__Task requirements__
(a) In the court testimony summary below, what did the text from Jane Doe's mother say?
(b) Using the court testimony summary below, explain why Jane Doe found it hard to tell her mother what had happened.
(c) Carry the court testimony summary below forward from its last sentence.

--- Selected excerpt ---

Jane Doe further testified that defendant came into the bedroom, left the door open, went over to her and touched her in various ways. First, he grabbed the top of her left thigh with his right hand. This was different than how he had tickled her leg and it bothered her because "[h]e went too far up." Next, he hit her buttocks over her clothes a few times with his right hand, which shocked her. He then put his right hand down the front of her jeans. He got a little bit inside her underwear and to the top of her vagina, but did not touch her pubic hair. He had never touched her like this before and she did not want him to do it. She put her hands over her vagina and pushed down, stopping him.

Next, defendant quickly put his right hand under her shirt. He grabbed her right breast, moved his hand a little and squeezed. He repeated this a few times. He asked her if she wanted him to stop, and she said, " 'Yes.' " Defendant moved to a window near the bed and stared outside for about two minutes while Jane Doe remained lying down on the bed. He then grabbed her stomach under her shirt with his right hand. She did not try to stop him because she was shocked and did not have the strength to move.

At some point, Jane Doe testified, she received a text from her mother on her phone, which was in her hand. Defendant's hand was no longer on her stomach; he was right next to her, doing "[n]othing." The text indicated her mother was downstairs. Jane Doe told defendant she was leaving and put on her shoes. Defendant told her "to not tell nobody about what happened." He was acting "scared or nervous," and grabbed his head as if "he was thinking of what he did." Jane Doe left and went to her mother.

Jane Doe said she told her mother that day something had happened. It was hard to do because she did not want to cause problems between the two families. She talked to the police about the incident the next day. She no longer talked with Estrella and did not want to be around defendant.

Jane Doe's mother testified that Jane Doe seemed upset that day. When mother asked her what had happened, Jane Doe said her uncle had touched her backside. The next day, mother asked Jane Doe to tell her everything that had occurred. Jane Doe said defendant touched her backside, and also put his hand inside her blouse, touched her breasts and tried to put his hands inside her pants until she stopped him.

--- Data excerpts ---

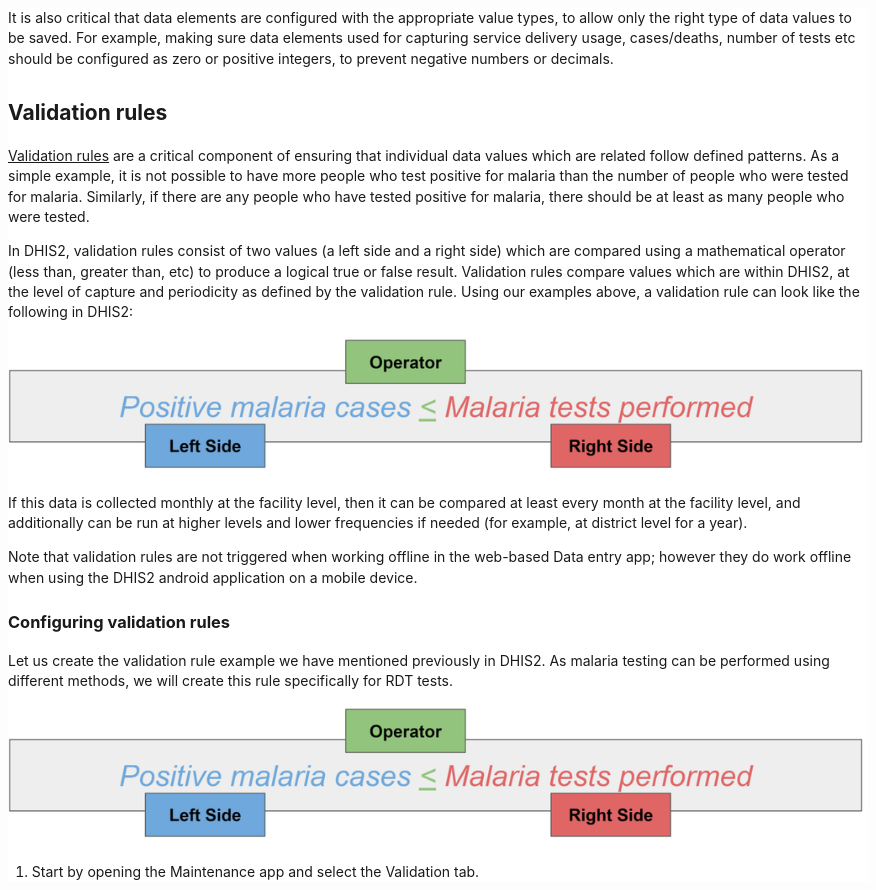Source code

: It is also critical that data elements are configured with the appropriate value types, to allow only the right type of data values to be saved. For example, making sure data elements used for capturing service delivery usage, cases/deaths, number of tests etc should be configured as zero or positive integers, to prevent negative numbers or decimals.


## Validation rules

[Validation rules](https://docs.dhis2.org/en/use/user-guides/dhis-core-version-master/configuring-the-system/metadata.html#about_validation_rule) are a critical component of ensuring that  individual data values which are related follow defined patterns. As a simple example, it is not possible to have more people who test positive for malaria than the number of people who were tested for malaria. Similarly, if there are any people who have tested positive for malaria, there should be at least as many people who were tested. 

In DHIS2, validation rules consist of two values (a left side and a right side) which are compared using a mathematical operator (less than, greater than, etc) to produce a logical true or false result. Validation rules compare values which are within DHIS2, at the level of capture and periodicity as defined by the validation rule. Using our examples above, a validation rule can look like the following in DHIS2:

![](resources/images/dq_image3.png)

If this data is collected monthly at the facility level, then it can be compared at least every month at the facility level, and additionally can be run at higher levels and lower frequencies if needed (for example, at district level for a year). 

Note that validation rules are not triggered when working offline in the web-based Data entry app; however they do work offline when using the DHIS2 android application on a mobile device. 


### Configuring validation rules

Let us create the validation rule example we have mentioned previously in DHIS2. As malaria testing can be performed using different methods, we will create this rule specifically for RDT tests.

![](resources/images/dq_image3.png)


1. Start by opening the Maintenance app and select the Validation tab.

---
--- Data excerpts ---

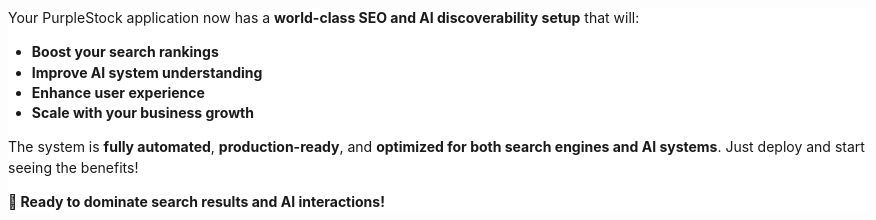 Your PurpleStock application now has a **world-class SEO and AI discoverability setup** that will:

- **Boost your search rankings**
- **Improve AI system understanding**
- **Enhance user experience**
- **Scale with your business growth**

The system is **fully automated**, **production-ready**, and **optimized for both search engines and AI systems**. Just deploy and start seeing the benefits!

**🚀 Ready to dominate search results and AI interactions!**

---

__Task results__
(a) It said her mother was downstairs.

(b) It was hard because she did not want to cause problems between the two families.

(c)
B. Defendant's Testimony

Defendant testified that he was 34 years old, had been married for 15 years, and had four daughters, including Estrella and Crystal. Jane Doe was the daughter of defendant's second cousin and the two families were very close, commonly getting together for holidays, birthdays and other celebrations. He had known Jane Doe for 10 or 11 years and considered her to be like a daughter. Prior to the incident, he was affectionate with her and sometimes tickled her. He played with her and took her places. She came to his home every day after school because her parents worked, something she had done since she started at her school 10 years before. Sometimes, defendant was home from work when she was there.

Defendant testified that on May 15, 2017, he arrived home sometime around 3:20 p.m. or 3:30 p.m. His wife was making food, and Estrella, Jane Doe and Crystal were in the dining room. At around 3:45, his wife left with Estrella to pick up their other daughters from after school. It only took two minutes to get to the daughters' school, so he did not expect his wife and children to be gone very long. He, Jane Doe and Crystal ate some food in the dining room. When they finished eating, Jane Doe went to Estrella's bedroom and defendant went with Crystal to the living room to play and watch television.

Defendant said that at around 4:00 p.m., he went to Jane Doe because her mother was picking her up around that time. Crystal followed him into the bedroom. Jane Doe was lying on one of the two beds in the room, texting or something on her phone. Defendant said in a playful way, " 'Damn, girl, stop using that phone.' " Jane Doe did not react. Defendant went to the room's window and looked outside. Then he started to playfully tickle Jane Doe with both hands midway on her thigh, as he had done before. She moved onto her side and he slapped her buttocks three times because "it seemed kind of funny to me" and "it was like playing." He had not slapped her buttocks before.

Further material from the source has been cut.